Transient ischemia is the loss of blood supply to tissue followed by its restoration, leading to cell death, tissue damage, and harmful cell signaling. While the paper here is focused on connecting the significant ischemia of stroke with the later development of Alzheimer's disease, it is also the case that aging brains undergo many unnoticed, tiny ischemic events over the years. These minuscule strokes have the same root cause as large, evident strokes, meaning the rupture or blockage of a blood vessel in the brain, but much smaller vessels and surrounding volumes of tissue are involved. That damage likely adds up over time, however, contributing to the onset and progression of neurodegenerative conditions such as Alzheimer's disease.
New clinical and experimental studies indicate epidemiological and neuropathological links connecting ischemic brain neurodegeneration with the genotype and phenotype of Alzheimer's disease. Human investigations have revealed that Alzheimer's disease is a risk factor for stroke and vice versa, indicating that the same or closely related pathological mechanisms may be involved in the development of both disorders. Animal studies have also presented a synergistic link between brain ischemia and Alzheimer's disease, leading to an increased risk of cognitive decline and development of Alzheimer's disease-type dementia.

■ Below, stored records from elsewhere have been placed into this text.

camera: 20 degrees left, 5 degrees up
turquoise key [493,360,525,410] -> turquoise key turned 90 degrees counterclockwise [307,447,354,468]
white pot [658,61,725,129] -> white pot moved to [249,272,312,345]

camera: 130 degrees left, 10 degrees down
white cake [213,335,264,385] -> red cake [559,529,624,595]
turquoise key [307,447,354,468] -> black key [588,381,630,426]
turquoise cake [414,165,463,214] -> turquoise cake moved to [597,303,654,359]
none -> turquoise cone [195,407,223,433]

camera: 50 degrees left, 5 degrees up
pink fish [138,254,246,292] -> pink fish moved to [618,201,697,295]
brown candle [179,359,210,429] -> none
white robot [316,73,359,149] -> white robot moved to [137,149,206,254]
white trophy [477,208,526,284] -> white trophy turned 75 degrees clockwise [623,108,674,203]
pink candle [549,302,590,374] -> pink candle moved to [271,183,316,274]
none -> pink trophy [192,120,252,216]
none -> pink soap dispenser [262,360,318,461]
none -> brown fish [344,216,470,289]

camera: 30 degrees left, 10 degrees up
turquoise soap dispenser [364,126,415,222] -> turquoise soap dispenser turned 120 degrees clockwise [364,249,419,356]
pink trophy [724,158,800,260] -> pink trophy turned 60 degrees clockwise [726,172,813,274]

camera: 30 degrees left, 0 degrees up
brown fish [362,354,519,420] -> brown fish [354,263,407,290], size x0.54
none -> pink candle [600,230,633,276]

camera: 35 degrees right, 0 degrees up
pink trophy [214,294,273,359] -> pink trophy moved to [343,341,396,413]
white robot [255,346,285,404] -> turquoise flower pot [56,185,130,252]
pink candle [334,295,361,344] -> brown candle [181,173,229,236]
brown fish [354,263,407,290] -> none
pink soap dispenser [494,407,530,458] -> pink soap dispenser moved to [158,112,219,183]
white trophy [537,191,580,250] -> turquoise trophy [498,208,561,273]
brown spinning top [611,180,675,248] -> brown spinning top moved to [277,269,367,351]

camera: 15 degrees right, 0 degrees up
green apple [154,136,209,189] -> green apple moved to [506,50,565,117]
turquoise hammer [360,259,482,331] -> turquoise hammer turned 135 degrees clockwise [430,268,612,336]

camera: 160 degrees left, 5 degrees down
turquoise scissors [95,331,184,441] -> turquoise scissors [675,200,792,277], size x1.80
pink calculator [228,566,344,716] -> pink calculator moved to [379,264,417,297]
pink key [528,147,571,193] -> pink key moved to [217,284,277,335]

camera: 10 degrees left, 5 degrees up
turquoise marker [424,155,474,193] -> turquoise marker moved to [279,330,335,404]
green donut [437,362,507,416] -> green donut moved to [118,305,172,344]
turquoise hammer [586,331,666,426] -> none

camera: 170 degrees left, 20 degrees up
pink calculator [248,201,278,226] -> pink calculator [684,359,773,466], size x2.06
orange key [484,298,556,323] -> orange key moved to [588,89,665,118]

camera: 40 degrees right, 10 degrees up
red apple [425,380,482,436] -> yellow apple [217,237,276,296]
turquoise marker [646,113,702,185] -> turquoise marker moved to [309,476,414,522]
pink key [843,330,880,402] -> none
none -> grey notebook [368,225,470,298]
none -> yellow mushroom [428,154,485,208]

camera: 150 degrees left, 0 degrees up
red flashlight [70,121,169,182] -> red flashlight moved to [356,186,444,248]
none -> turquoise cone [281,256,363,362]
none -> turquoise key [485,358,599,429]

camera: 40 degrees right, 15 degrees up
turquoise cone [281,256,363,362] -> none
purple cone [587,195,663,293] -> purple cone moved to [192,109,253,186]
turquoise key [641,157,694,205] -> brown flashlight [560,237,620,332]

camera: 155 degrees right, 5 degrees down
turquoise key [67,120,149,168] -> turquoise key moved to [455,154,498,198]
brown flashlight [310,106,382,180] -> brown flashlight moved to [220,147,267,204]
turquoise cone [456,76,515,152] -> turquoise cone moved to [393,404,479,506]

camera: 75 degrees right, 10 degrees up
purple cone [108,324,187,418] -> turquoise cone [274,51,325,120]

The main cause of ischemic stroke in humans is atherosclerosis. Atherosclerosis is also associated with Alzheimer's disease. At least 33% cases of Alzheimer's disease have neuropathological changes resulting from small vessel arteriosclerosis. Atherosclerosis has been found to coexist with cerebral amyloid angiopathy and it also correlates well with cognitive decline. On the other hand, the increased level of amyloid in the post-ischemic brain causes the accumulation of amyloid not only in the brain tissue, but also in the vessel wall, causing the development of cerebral amyloid angiopathy.
Reduction in the length of cerebral vessels post-ischemia or impaired cerebral blood flow in the brain as a result of vasoconstriction and/or the development of cerebral amyloid angiopathy not only limits the transport of energy substrates and the supply of oxygen and nutrients to the brain through the blood-brain barrier after ischemia, but also reduces the clearance of potential neurotoxins from the brain, such as amyloid. This leads to the idea that brain vascular diseases, such as ischemic brain episode, may make the regions in the brain more susceptible to Alzheimer's disease pathology, due to impaired clearance of amyloid from the brain and dysfunctional tau protein. Alternatively, post-ischemic brain neurodegeneration and Alzheimer's disease may finally represent independent but convergent common pathological mechanisms, and can therefore be expected to have common proteomic and genomic risk factors.